December 21st, the shortest day of the year, with the longest night of the year, is Homeless Memorial Day.
This day throughout the country homeless people who have died will be remembered.
These are often the invisible people in our community. Usually the homeless we see on the streets are just a fraction of the homeless in a community.Some have become homeless because of their own choices; most because of situations that have overtaken their lives from which they have difficulty recovering (addictions, domestic violence, mental illness, lack of affordable housing, loss of a job).
For some, reducing and preventing homelessness is not just a good thing to do, it is actually a moral obligation. Those who have, and who have in abundance have a obligation to care for those less fortunate. The Bible links care for the poor with the reminder that God has cared for us in dramatic ways: I am the Lord your God who rescued you from slavery in Egypt…therefore, attend to the poor, the widow, the alien.
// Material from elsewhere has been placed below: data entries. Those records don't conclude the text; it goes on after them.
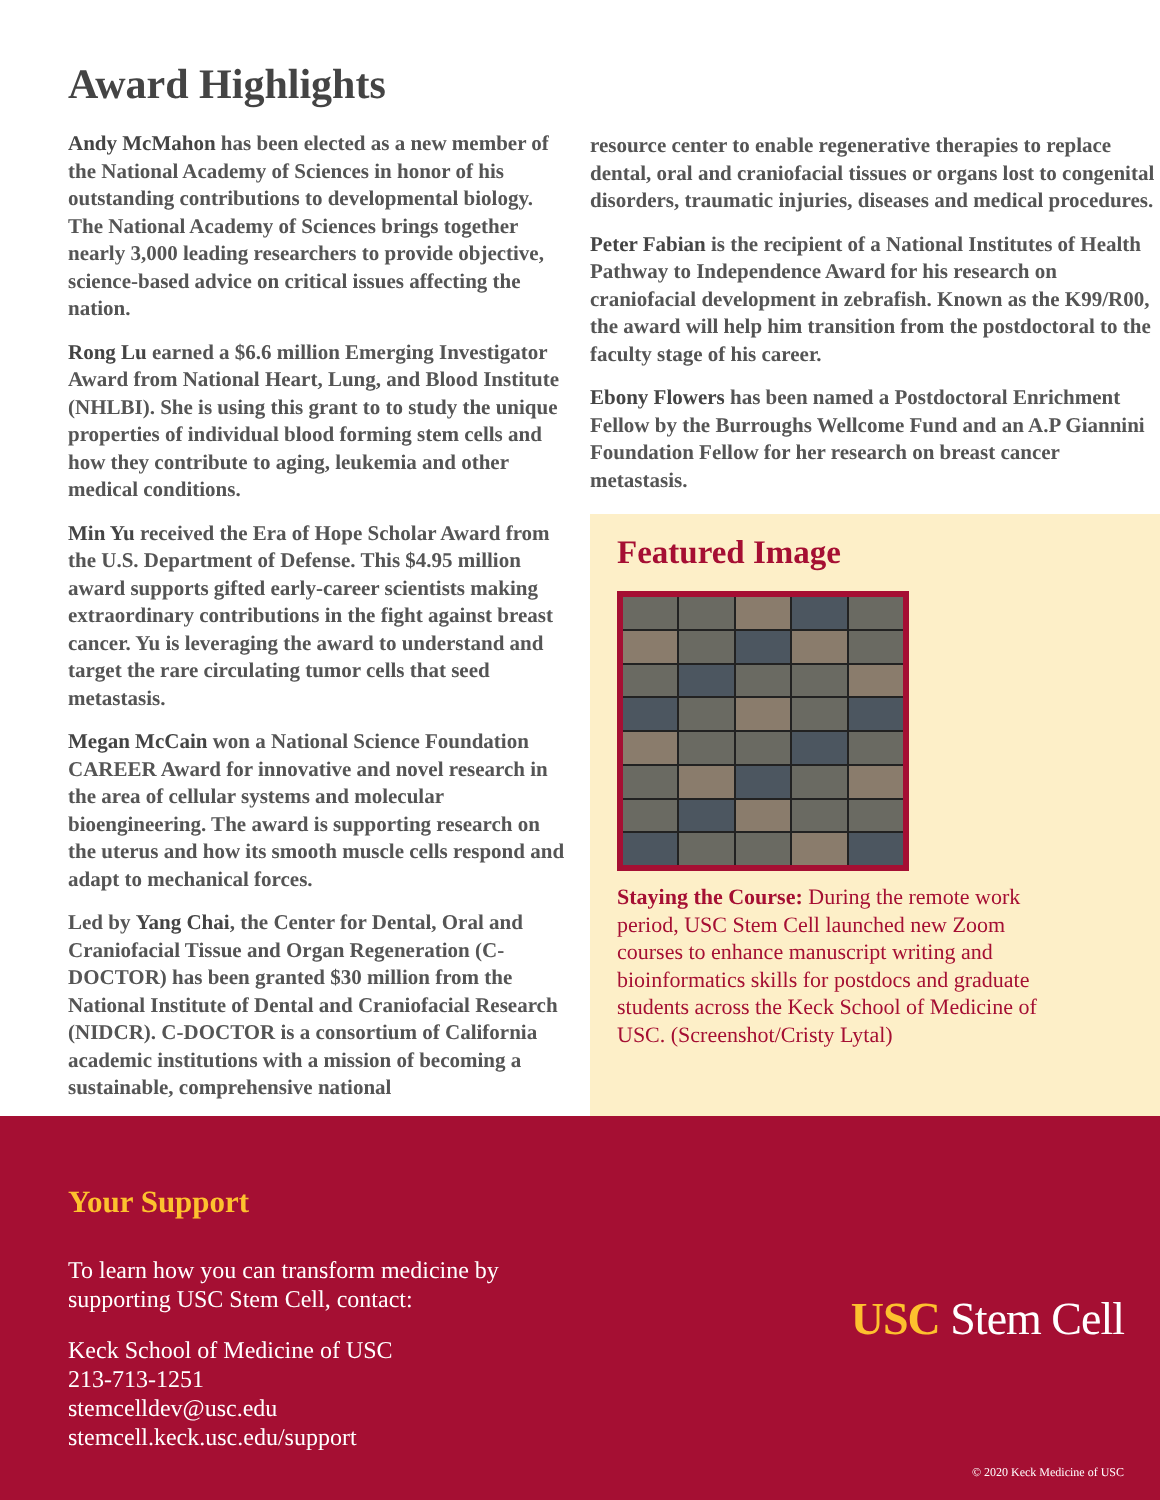Award Highlights
Andy McMahon has been elected as a new member of the National Academy of Sciences in honor of his outstanding contributions to developmental biology. The National Academy of Sciences brings together nearly 3,000 leading researchers to provide objective, science-based advice on critical issues affecting the nation.
Rong Lu earned a $6.6 million Emerging Investigator Award from National Heart, Lung, and Blood Institute (NHLBI). She is using this grant to to study the unique properties of individual blood forming stem cells and how they contribute to aging, leukemia and other medical conditions.
Min Yu received the Era of Hope Scholar Award from the U.S. Department of Defense. This $4.95 million award supports gifted early-career scientists making extraordinary contributions in the fight against breast cancer. Yu is leveraging the award to understand and target the rare circulating tumor cells that seed metastasis.
Megan McCain won a National Science Foundation CAREER Award for innovative and novel research in the area of cellular systems and molecular bioengineering. The award is supporting research on the uterus and how its smooth muscle cells respond and adapt to mechanical forces.
Led by Yang Chai, the Center for Dental, Oral and Craniofacial Tissue and Organ Regeneration (C-DOCTOR) has been granted $30 million from the National Institute of Dental and Craniofacial Research (NIDCR). C-DOCTOR is a consortium of California academic institutions with a mission of becoming a sustainable, comprehensive national
resource center to enable regenerative therapies to replace dental, oral and craniofacial tissues or organs lost to congenital disorders, traumatic injuries, diseases and medical procedures.
Peter Fabian is the recipient of a National Institutes of Health Pathway to Independence Award for his research on craniofacial development in zebrafish. Known as the K99/R00, the award will help him transition from the postdoctoral to the faculty stage of his career.
Ebony Flowers has been named a Postdoctoral Enrichment Fellow by the Burroughs Wellcome Fund and an A.P Giannini Foundation Fellow for her research on breast cancer metastasis.
Featured Image
Staying the Course: During the remote work period, USC Stem Cell launched new Zoom courses to enhance manuscript writing and bioinformatics skills for postdocs and graduate students across the Keck School of Medicine of USC. (Screenshot/Cristy Lytal)
Your Support
To learn how you can transform medicine by
supporting USC Stem Cell, contact:
Keck School of Medicine of USC
213-713-1251
stemcelldev@usc.edu
stemcell.keck.usc.edu/support
USC Stem Cell
© 2020 Keck Medicine of USC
In Simi Valley where I live…a nice suburb north of Los Angeles, three homeless people died this year. One died at a local winter shelter site, one died in pickup truck in a driveway, one died in a dumpster—all three called Simi Valley home.
Each one struggled with significant issues that made them homeless and kept them homeless
They are some of the invisible people–here is a part of their story
Kevin was a long time resident of Simi Valley and used the services of the Samaritan Center (local homeless service center) on a fairly regular basis. Through all his inner struggles he still managed to break into a smile and laugh about things. He had several close friends at the center and offered to help where he could. He was in a very peaceful state the week that he passed.
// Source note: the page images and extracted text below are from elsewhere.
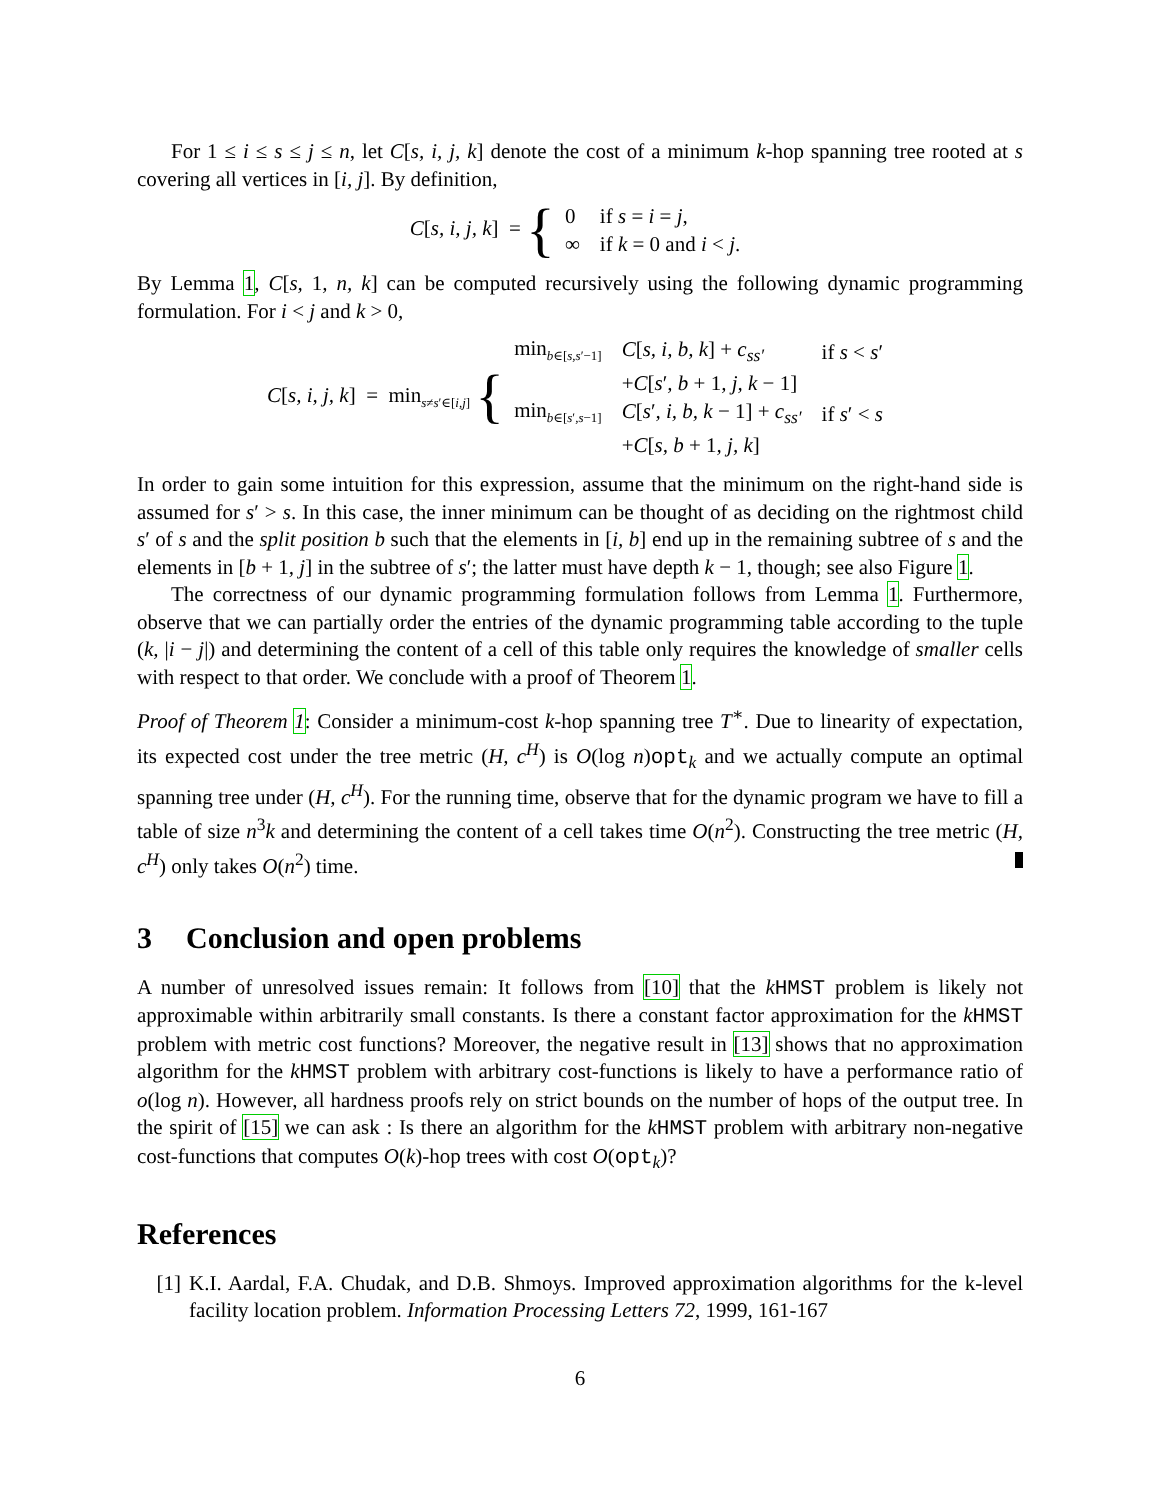For 1 ≤ i ≤ s ≤ j ≤ n, let C[s, i, j, k] denote the cost of a minimum k-hop spanning tree rooted at s covering all vertices in [i, j]. By definition,
C[s, i, j, k] = {
| 0 | if s = i = j , |
| ∞ | if k = 0 and i < j . |
By Lemma 1, C[s, 1, n, k] can be computed recursively using the following dynamic programming formulation. For i < j and k > 0,
C[s, i, j, k] = min<sub>s≠s′∈[i,j]</sub> {
| min<sub>b∈[s,s′−1]</sub> | C [ s, i, b, k ] + c<sub>ss′</sub> | if s < s ′ |
| | + C [ s ′ , b + 1 , j, k − 1] | |
| min<sub>b∈[s′,s−1]</sub> | C [ s ′ , i, b, k − 1] + c<sub>ss′</sub> | if s ′ < s |
| | + C [ s, b + 1 , j, k ] | |
In order to gain some intuition for this expression, assume that the minimum on the right-hand side is assumed for s′ > s. In this case, the inner minimum can be thought of as deciding on the rightmost child s′ of s and the split position b such that the elements in [i, b] end up in the remaining subtree of s and the elements in [b + 1, j] in the subtree of s′; the latter must have depth k − 1, though; see also Figure 1.
The correctness of our dynamic programming formulation follows from Lemma 1. Furthermore, observe that we can partially order the entries of the dynamic programming table according to the tuple (k, |i − j|) and determining the content of a cell of this table only requires the knowledge of smaller cells with respect to that order. We conclude with a proof of Theorem 1.
Proof of Theorem 1: Consider a minimum-cost k-hop spanning tree T<sup>∗</sup>. Due to linearity of expectation, its expected cost under the tree metric (H, c<sup>H</sup>) is O(log n)opt<sub>k</sub> and we actually compute an optimal spanning tree under (H, c<sup>H</sup>). For the running time, observe that for the dynamic program we have to fill a table of size n<sup>3</sup>k and determining the content of a cell takes time O(n<sup>2</sup>). Constructing the tree metric (H, c<sup>H</sup>) only takes O(n<sup>2</sup>) time.
3 Conclusion and open problems
A number of unresolved issues remain: It follows from [10] that the kHMST problem is likely not approximable within arbitrarily small constants. Is there a constant factor approximation for the kHMST problem with metric cost functions? Moreover, the negative result in [13] shows that no approximation algorithm for the kHMST problem with arbitrary cost-functions is likely to have a performance ratio of o(log n). However, all hardness proofs rely on strict bounds on the number of hops of the output tree. In the spirit of [15] we can ask : Is there an algorithm for the kHMST problem with arbitrary non-negative cost-functions that computes O(k)-hop trees with cost O(opt<sub>k</sub>)?
References
[1] K.I. Aardal, F.A. Chudak, and D.B. Shmoys. Improved approximation algorithms for the k-level facility location problem. Information Processing Letters 72, 1999, 161-167
6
Mike was also a long time resident of Simi Valley. He had many friends and was always one to talk with other clients that were in at state of unrest. There were several clients that commented on his ability to calm them and show them that some of the things that upset them weren’t worth being upset over. He was always willing to help at the center when asked.
Jim was a long time client at the Samaritan center. He fought many inner issues over the years, but was making progress in putting them behind him. He made changes that got him off the streets the latter part of his life. He talked about his desires to see his son find a way out of the life on the streets.
Peace to their memory
Those of us who have…and most of us have alot, and often more, so much more than enough…have an obligation to give to others.
Our goal in Simi Valley is to be a community that works together–faith communities, city and county government, local businesses, non-profits–in order to reduce and prevent homelessness. We have moved beyond simply maintaining homelessness. We want to reduce it and prevent it.
On the day with the longest night–consider how you might work to end homeless in your community.